# Blackberry vs Iphone 4



## mosaix (Jan 6, 2014)

I've had a Blackberry for a few years now - on the Orange network. It's started playing up recently (poor battery life and last week it started refusing to receive emails). 

Anyway, I changed it today for an Iphone 4.

Quite like the thing except there's a facility on the Blackberry that doesn't seem to exist on the Iphone. 

On the Blackberry if you're not connected to the internet you can still receive emails and browse the internet because it switches automatically to the Orange mobile phone network. It's a little slow but ideal for receiving emails on the move. 

Can't get that to work on the Iphone even though I'm within Orange mobile coverage. Anyone else had this problem? Any ideas?


----------



## Brian G Turner (Jan 7, 2014)

Sounds like your "internet connection" in Settings is for "wi-fi only". I can take a look later to see where this is.


----------



## mosaix (Jan 7, 2014)

Thanks for replying, Brian.

I turned the phone on the morning and received a text message from Orange 'your phone setting have been updated'. Now I can browse over the orange network.


----------



## Brian G Turner (Jan 7, 2014)

Cool.


----------



## mosaix (Jan 7, 2014)

Just thought I'd post an extra bit of info in case anyone needed it in the future.

Under 'settings' there's a 'wi-fi' option. When turned on the phone searches for a local network for you to log on to. Once logged on surfing and sending of emails is possible. Before I received an overnight update from Orange (now re-branded EE) when 'wi-fi' was turned off these facilities weren't available, I could only make calls.

After the overnight upgrade it seems that the phone became '3G enabled'. Turning off 'wi-fi' saves battery power but surfing and emails function okay (over the EE cellular network), just a little slowly. And BTW this also eats into my contracted download limit - unlike when connected to a network. 

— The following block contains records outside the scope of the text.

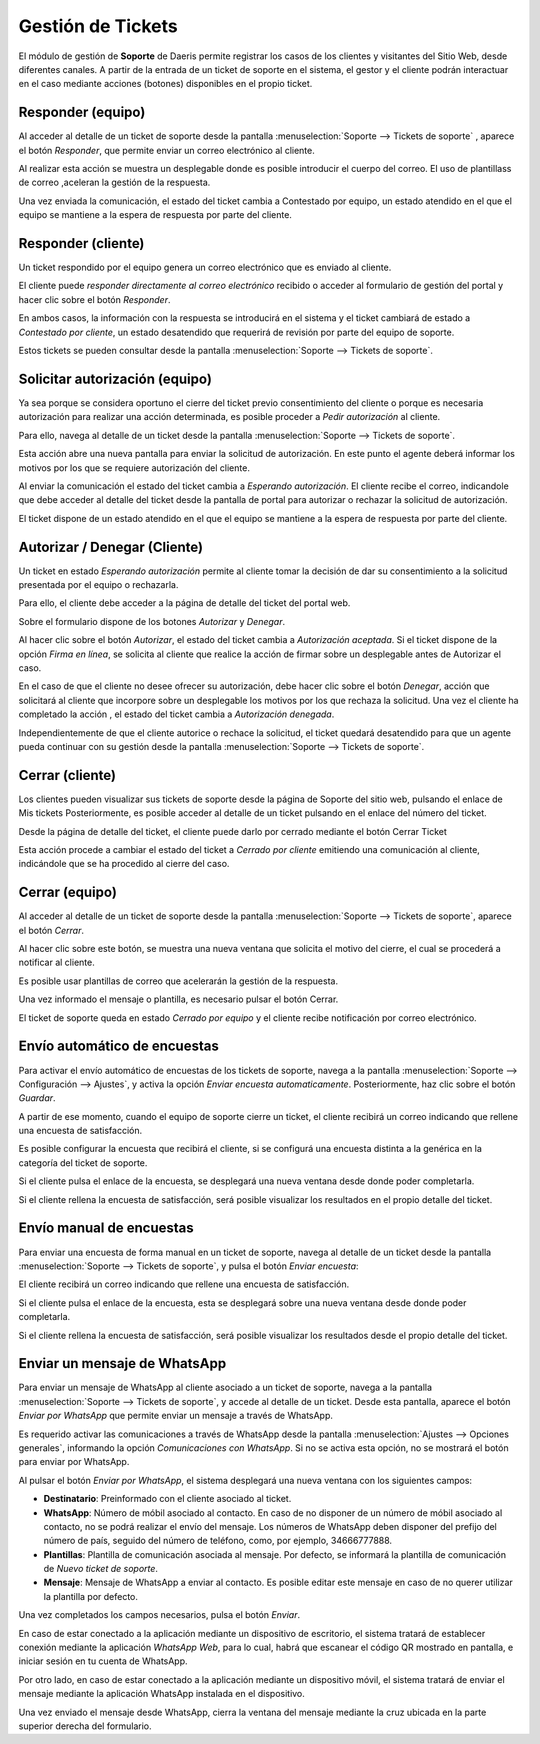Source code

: =======================
Gestión de Tickets
=======================

El módulo de gestión de **Soporte** de Daeris permite registrar los casos de los clientes y visitantes del Sitio Web, desde diferentes canales.
A partir de la entrada de un ticket de soporte en el sistema, el gestor y el cliente podrán interactuar en el caso mediante acciones (botones) disponibles en el propio ticket.

.. youtube:: IW9Q4xvXutc
    :align: right
    :width: 700
    :height: 394

Responder (equipo)
===========================================================

Al acceder al detalle de un ticket de soporte desde la pantalla :menuselection:`Soporte --> Tickets de soporte`
, aparece el botón *Responder*, que permite enviar un correo electrónico al cliente.

Al realizar esta acción se muestra un desplegable donde es posible introducir el cuerpo del correo.
El uso de plantillass de correo ,aceleran la gestión de la respuesta.

Una vez enviada la comunicación, el estado del ticket cambia a Contestado por equipo, un estado atendido en el que el equipo se mantiene a la espera de respuesta por parte del cliente.

Responder (cliente)
===========================================================

Un ticket respondido por el equipo genera un correo electrónico que es enviado al cliente.

El cliente puede *responder directamente al correo electrónico* recibido o acceder al formulario de gestión del portal y hacer clic
sobre el botón *Responder*.

En ambos casos, la información con la respuesta se introducirá en el sistema y el ticket cambiará de estado a *Contestado por cliente*,
un estado desatendido que requerirá de revisión por parte del equipo de soporte.

Estos tickets se pueden consultar desde la pantalla :menuselection:`Soporte --> Tickets de soporte`.

Solicitar autorización (equipo)
===========================================================

Ya sea porque se considera oportuno el cierre del ticket previo consentimiento del cliente o porque es necesaria autorización
para realizar una acción determinada, es posible proceder a *Pedir autorización* al cliente.

Para ello, navega al detalle de un ticket desde la pantalla :menuselection:`Soporte --> Tickets de soporte`.

Esta acción abre una nueva pantalla para enviar la solicitud de autorización. En este punto el agente deberá informar los
motivos por los que se requiere autorización del cliente.

Al enviar la comunicación el estado del ticket cambia a *Esperando autorización*. El cliente recibe el correo, indicandole que
debe acceder al detalle del ticket desde la pantalla de portal para autorizar o rechazar la solicitud de autorización.

El ticket dispone de un estado atendido en el que el equipo se mantiene a la espera de respuesta por parte del cliente.

Autorizar / Denegar (Cliente)
===========================================================

Un ticket en estado *Esperando autorización* permite al cliente tomar la decisión de dar su consentimiento a la solicitud
presentada por el equipo o rechazarla.

Para ello, el cliente debe acceder a la página de detalle del ticket del portal web.

Sobre el formulario dispone de los botones *Autorizar* y *Denegar*.

Al hacer clic sobre el botón *Autorizar*, el estado del ticket cambia a *Autorización aceptada*.
Si el ticket dispone de la opción *Firma en línea*, se solicita al cliente que realice la acción de firmar sobre un desplegable antes de Autorizar el caso.

En el caso de que el cliente no desee ofrecer su autorización, debe hacer clic sobre el botón *Denegar*, acción que solicitará
al cliente que incorpore sobre un desplegable los motivos por los que rechaza la solicitud.
Una vez el cliente ha completado la acción , el estado del ticket cambia a *Autorización denegada*.

Independientemente de que el cliente autorice o rechace la solicitud, el ticket quedará desatendido para que un agente pueda continuar con su gestión
desde la pantalla :menuselection:`Soporte --> Tickets de soporte`.

Cerrar (cliente)
===========================================================

Los clientes pueden visualizar sus tickets de soporte desde la página de Soporte del sitio web, pulsando el enlace de Mis tickets
Posteriormente, es posible acceder al detalle de un ticket pulsando en el enlace del número del ticket.

Desde la página de detalle del ticket, el cliente puede darlo por cerrado mediante el botón Cerrar Ticket

Esta acción procede a cambiar el estado del ticket a *Cerrado por cliente* emitiendo una comunicación al cliente, indicándole que se ha procedido al cierre del caso.

Cerrar (equipo)
===========================================================

Al acceder al detalle de un ticket de soporte desde la pantalla :menuselection:`Soporte --> Tickets de soporte`, aparece el botón *Cerrar*.

Al hacer clic sobre este botón, se muestra una nueva ventana que solicita el motivo del cierre, el cual se procederá a notificar al cliente.

Es posible usar plantillas de correo que acelerarán la gestión de la respuesta.

Una vez informado el mensaje o plantilla, es necesario pulsar el botón Cerrar.

El ticket de soporte queda en estado *Cerrado por equipo* y el cliente recibe notificación por correo electrónico.

Envío automático de encuestas
===========================================================

Para activar el envío automático de encuestas de los tickets de soporte, navega a la pantalla :menuselection:`Soporte --> Configuración --> Ajustes`, y activa la opción *Enviar encuesta automaticamente*.
Posteriormente, haz clic sobre el botón *Guardar*.

A partir de ese momento, cuando el equipo de soporte cierre un ticket, el cliente recibirá un correo indicando que rellene una
encuesta de satisfacción.

Es posible configurar la encuesta que recibirá el cliente, si se configurá una encuesta distinta a la genérica en la categoría del ticket de soporte.

Si el cliente pulsa el enlace de la encuesta, se desplegará una nueva ventana desde donde poder completarla.

Si el cliente rellena la encuesta de satisfacción, será posible visualizar los resultados en el propio detalle del ticket.

Envío manual de encuestas
===========================================================

Para enviar una encuesta de forma manual en un ticket de soporte, navega al detalle de un ticket desde la pantalla :menuselection:`Soporte --> Tickets de soporte`, y pulsa el botón *Enviar encuesta*:

El cliente recibirá un correo indicando que rellene una encuesta de satisfacción.

Si el cliente pulsa el enlace de la encuesta, esta se desplegará sobre una nueva ventana desde donde poder completarla.

Si el cliente rellena la encuesta de satisfacción, será posible visualizar los resultados desde el propio detalle del ticket.

Enviar un mensaje de WhatsApp
===========================================================

Para enviar un mensaje de WhatsApp al cliente asociado a un ticket de soporte, navega a la pantalla :menuselection:`Soporte --> Tickets de soporte`,
y accede al detalle de un ticket. Desde esta pantalla, aparece el botón *Enviar por WhatsApp* que permite enviar un mensaje a través de WhatsApp.

Es requerido activar las comunicaciones a través de WhatsApp desde la pantalla :menuselection:`Ajustes --> Opciones generales`,
informando la opción *Comunicaciones con WhatsApp*. Si no se activa esta opción, no se mostrará el botón para enviar por WhatsApp.

.. seealso::
   * :doc:`../../varios/whatsapp`

Al pulsar el botón *Enviar por WhatsApp*, el sistema desplegará una nueva ventana con los siguientes campos:

- **Destinatario**: Preinformado con el cliente asociado al ticket.
- **WhatsApp**: Número de móbil asociado al contacto. En caso de no disponer de un número de móbil asociado al contacto, no se podrá realizar el envío del mensaje. Los números de WhatsApp deben disponer del prefijo del número de país, seguido del número de teléfono, como, por ejemplo, 34666777888.
- **Plantillas**: Plantilla de comunicación asociada al mensaje. Por defecto, se informará la plantilla de comunicación de *Nuevo ticket de soporte*.
- **Mensaje**: Mensaje de WhatsApp a enviar al contacto. Es posible editar este mensaje en caso de no querer utilizar la plantilla por defecto.

Una vez completados los campos necesarios, pulsa el botón *Enviar*.

En caso de estar conectado a la aplicación mediante un dispositivo de escritorio, el sistema tratará de establecer conexión mediante la aplicación *WhatsApp Web*,
para lo cual, habrá que escanear el código QR mostrado en pantalla, e iniciar sesión en tu cuenta de WhatsApp.

Por otro lado, en caso de estar conectado a la aplicación mediante un dispositivo móvil, el sistema tratará de enviar el mensaje
mediante la aplicación WhatsApp instalada en el dispositivo.

Una vez enviado el mensaje desde WhatsApp, cierra la ventana del mensaje mediante la cruz ubicada en la parte superior derecha del formulario.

Further under 'settings' > 'cellular' there's an 'enable 3G' option. Even more battery power can be saved by turning this off, surfing and emails still function but even more slowly.


----------



## Brian G Turner (Jan 7, 2014)

I had a big problem with mine updating software over the network, rather than wifi. As I was on a PAYG tariff, it meant I was paying for software updates! Those are a good couple of settings to be aware of on any phone.


----------